(Beginning of Data for the task)

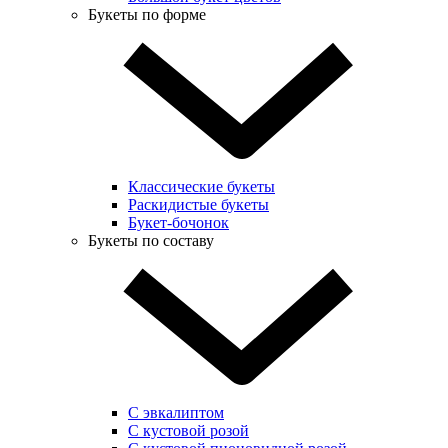
Букеты по форме
Классические букеты
Раскидистые букеты
Букет-бочонок
Букеты по составу
С эвкалиптом
С кустовой розой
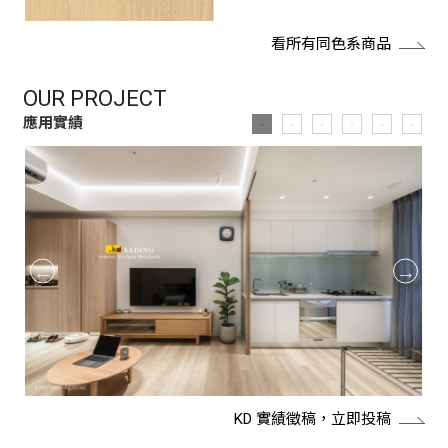
看所有同色系商品
OUR PROJECT
應用實績
KD 實績徵稿，立即投稿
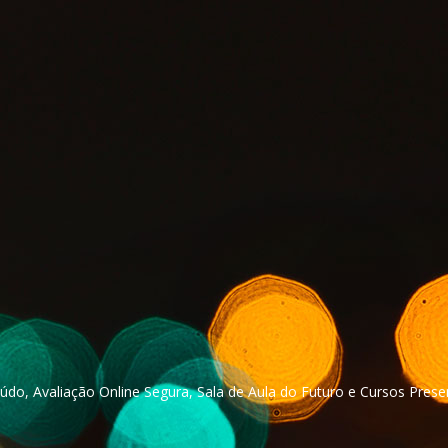
údo, Avaliação Online Segura, Sala de Aula do Futuro e Cursos Prese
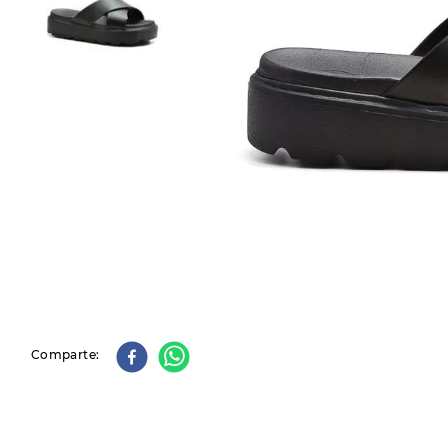
9
.
slip-ins
10
.
botas dama
Comparte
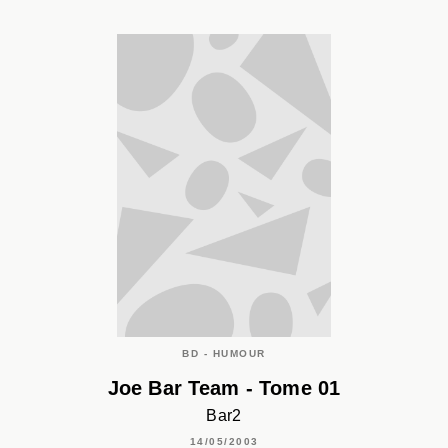
BD - HUMOUR
Joe Bar Team - Tome 01
Bar2
14/05/2003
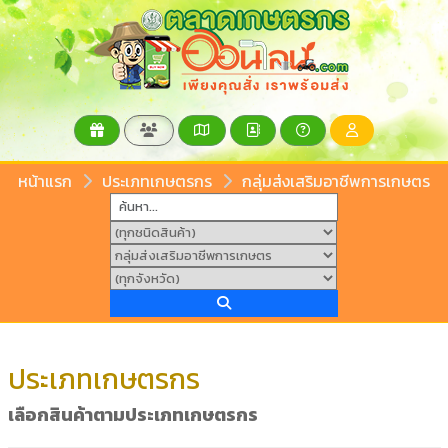
หน้าแรก
ประเภทเกษตรกร
กลุ่มส่งเสริมอาชีพการเกษตร
ประเภทเกษตรกร
เลือกสินค้าตามประเภทเกษตรกร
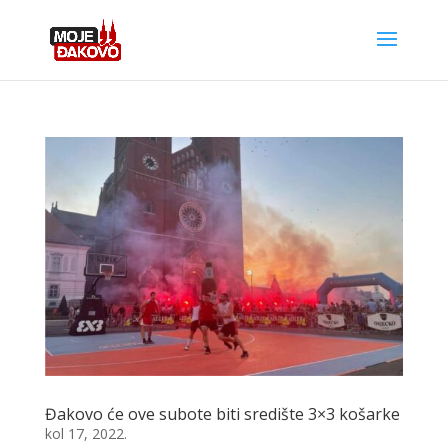
Đakovo će ove subote biti središte 3×3 košarke
kol 17, 2022.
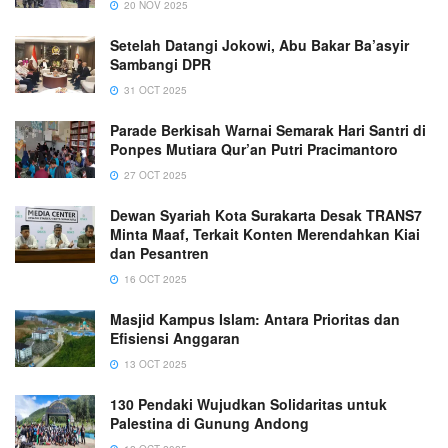
20 NOV 2025
Setelah Datangi Jokowi, Abu Bakar Ba’asyir
Sambangi DPR
31 OCT 2025
Parade Berkisah Warnai Semarak Hari Santri di
Ponpes Mutiara Qur’an Putri Pracimantoro
27 OCT 2025
Dewan Syariah Kota Surakarta Desak TRANS7
Minta Maaf, Terkait Konten Merendahkan Kiai
dan Pesantren
16 OCT 2025
Masjid Kampus Islam: Antara Prioritas dan
Efisiensi Anggaran
13 OCT 2025
130 Pendaki Wujudkan Solidaritas untuk
Palestina di Gunung Andong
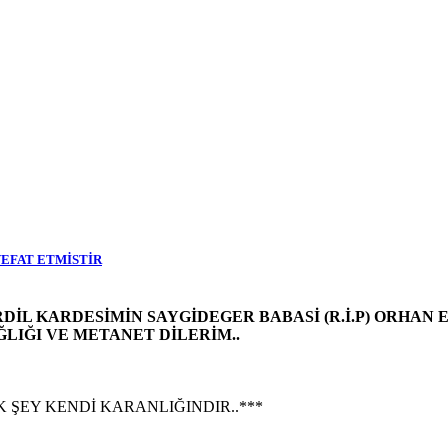
VEFAT ETMİSTİR
İL KARDESİMİN SAYGİDEGER BABASİ (R.İ.P) ORHAN E
IĞI VE METANET DİLERİM..
 ŞEY KENDİ KARANLIĞINDIR..***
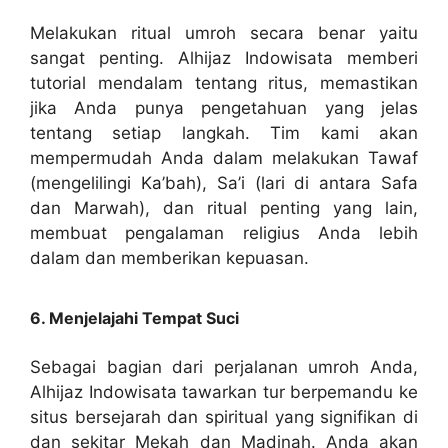
Melakukan ritual umroh secara benar yaitu
sangat penting. Alhijaz Indowisata memberi
tutorial mendalam tentang ritus, memastikan
jika Anda punya pengetahuan yang jelas
tentang setiap langkah. Tim kami akan
mempermudah Anda dalam melakukan Tawaf
(mengelilingi Ka’bah), Sa’i (lari di antara Safa
dan Marwah), dan ritual penting yang lain,
membuat pengalaman religius Anda lebih
dalam dan memberikan kepuasan.
6. Menjelajahi Tempat Suci
Sebagai bagian dari perjalanan umroh Anda,
Alhijaz Indowisata tawarkan tur berpemandu ke
situs bersejarah dan spiritual yang signifikan di
dan sekitar Mekah dan Madinah. Anda akan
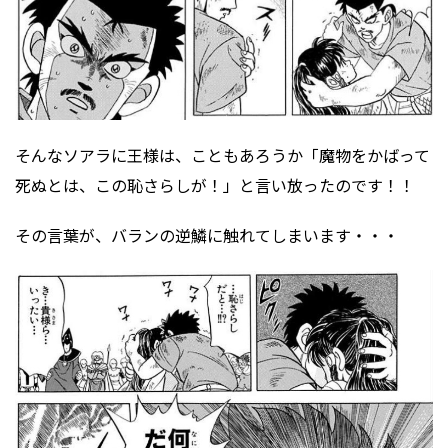
そんなソアラに王様は、こともあろうか「魔物をかばって
死ぬとは、この恥さらしが！」と言い放ったのです！！
その言葉が、バランの逆鱗に触れてしまいます・・・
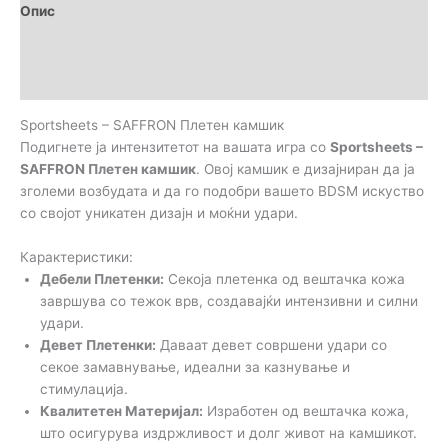
Опис
Brand
Прегледи (1)
Sportsheets – SAFFRON Плетен камшик
Подигнете ја интензитетот на вашата игра со
Sportsheets –
SAFFRON Плетен камшик
. Овој камшик е дизајниран да ја
зголеми возбудата и да го подобри вашето BDSM искуство
со својот уникатен дизајн и моќни удари.
Карактеристики:
Дебели Плетенки:
Секоја плетенка од вештачка кожа
завршува со тежок врв, создавајќи интензивни и силни
удари.
Девет Плетенки:
Даваат девет совршени удари со
секое замавнување, идеални за казнување и
стимулација.
Квалитетен Материјал:
Изработен од вештачка кожа,
што осигурува издржливост и долг живот на камшикот.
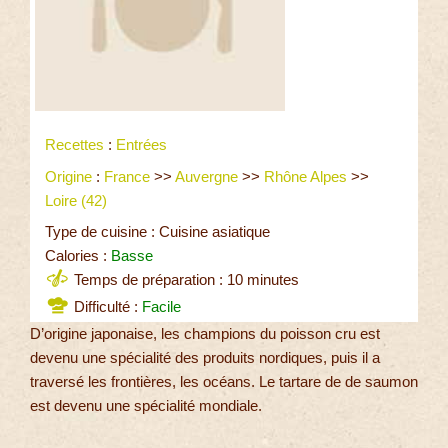
Recettes
:
Entrées
Origine
:
France
>>
Auvergne
>>
Rhône Alpes
>>
Loire (42)
Type de cuisine : Cuisine asiatique
Calories :
Basse
Temps de préparation : 10 minutes
Difficulté :
Facile
D’origine japonaise, les champions du poisson cru est
devenu une spécialité des produits nordiques, puis il a
traversé les frontières, les océans. Le tartare de de saumon
est devenu une spécialité mondiale.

(End of Data for the task)

Directions: Please set down each line of the listing above word for word, skipping any pictures.

Response to the exercise:
Букеты по форме
Классические букеты
Раскидистые букеты
Букет-бочонок
Букеты по составу
С эвкалиптом
С кустовой розой
看所有同色系商品
OUR PROJECT
應用實績
KD 實績徵稿，立即投稿
údo, Avaliação Online Segura, Sala de Aula do Futuro e Cursos Prese
9
.
slip-ins
10
.
botas dama
Comparte
BD - HUMOUR
Joe Bar Team - Tome 01
Bar2
14/05/2003
หน้าแรก
ประเภทเกษตรกร
กลุ่มส่งเสริมอาชีพการเกษตร
ประเภทเกษตรกร
เลือกสินค้าตามประเภทเกษตรกร
Đakovo će ove subote biti središte 3×3 košarke
kol 17, 2022.
20 NOV 2025
Setelah Datangi Jokowi, Abu Bakar Ba’asyir
Sambangi DPR
31 OCT 2025
Parade Berkisah Warnai Semarak Hari Santri di
Ponpes Mutiara Qur’an Putri Pracimantoro
27 OCT 2025
Dewan Syariah Kota Surakarta Desak TRANS7
Minta Maaf, Terkait Konten Merendahkan Kiai
dan Pesantren
16 OCT 2025
Masjid Kampus Islam: Antara Prioritas dan
Efisiensi Anggaran
13 OCT 2025
130 Pendaki Wujudkan Solidaritas untuk
Palestina di Gunung Andong
VEFAT ETMİSTİR
İL KARDESİMİN SAYGİDEGER BABASİ (R.İ.P) ORHAN E
IĞI VE METANET DİLERİM..
 ŞEY KENDİ KARANLIĞINDIR..***
Melakukan ritual umroh secara benar yaitu
sangat penting. Alhijaz Indowisata memberi
tutorial mendalam tentang ritus, memastikan
jika Anda punya pengetahuan yang jelas
tentang setiap langkah. Tim kami akan
mempermudah Anda dalam melakukan Tawaf
(mengelilingi Ka’bah), Sa’i (lari di antara Safa
dan Marwah), dan ritual penting yang lain,
membuat pengalaman religius Anda lebih
dalam dan memberikan kepuasan.
6. Menjelajahi Tempat Suci
Sebagai bagian dari perjalanan umroh Anda,
Alhijaz Indowisata tawarkan tur berpemandu ke
situs bersejarah dan spiritual yang signifikan di
dan sekitar Mekah dan Madinah. Anda akan
そんなソアラに王様は、こともあろうか「魔物をかばって
死ぬとは、この恥さらしが！」と言い放ったのです！！
その言葉が、バランの逆鱗に触れてしまいます・・・
Опис
Brand
Прегледи (1)
Sportsheets – SAFFRON Плетен камшик
Подигнете ја интензитетот на вашата игра со
Sportsheets –
SAFFRON Плетен камшик
. Овој камшик е дизајниран да ја
зголеми возбудата и да го подобри вашето BDSM искуство
со својот уникатен дизајн и моќни удари.
Карактеристики:
Дебели Плетенки:
Секоја плетенка од вештачка кожа
завршува со тежок врв, создавајќи интензивни и силни
удари.
Девет Плетенки:
Даваат девет совршени удари со
секое замавнување, идеални за казнување и
стимулација.
Квалитетен Материјал:
Изработен од вештачка кожа,
што осигурува издржливост и долг живот на камшикот.
Recettes
:
Entrées
Origine
:
France
>>
Auvergne
>>
Rhône Alpes
>>
Loire (42)
Type de cuisine : Cuisine asiatique
Calories :
Basse
Temps de préparation : 10 minutes
Difficulté :
Facile
D’origine japonaise, les champions du poisson cru est
devenu une spécialité des produits nordiques, puis il a
traversé les frontières, les océans. Le tartare de de saumon
est devenu une spécialité mondiale.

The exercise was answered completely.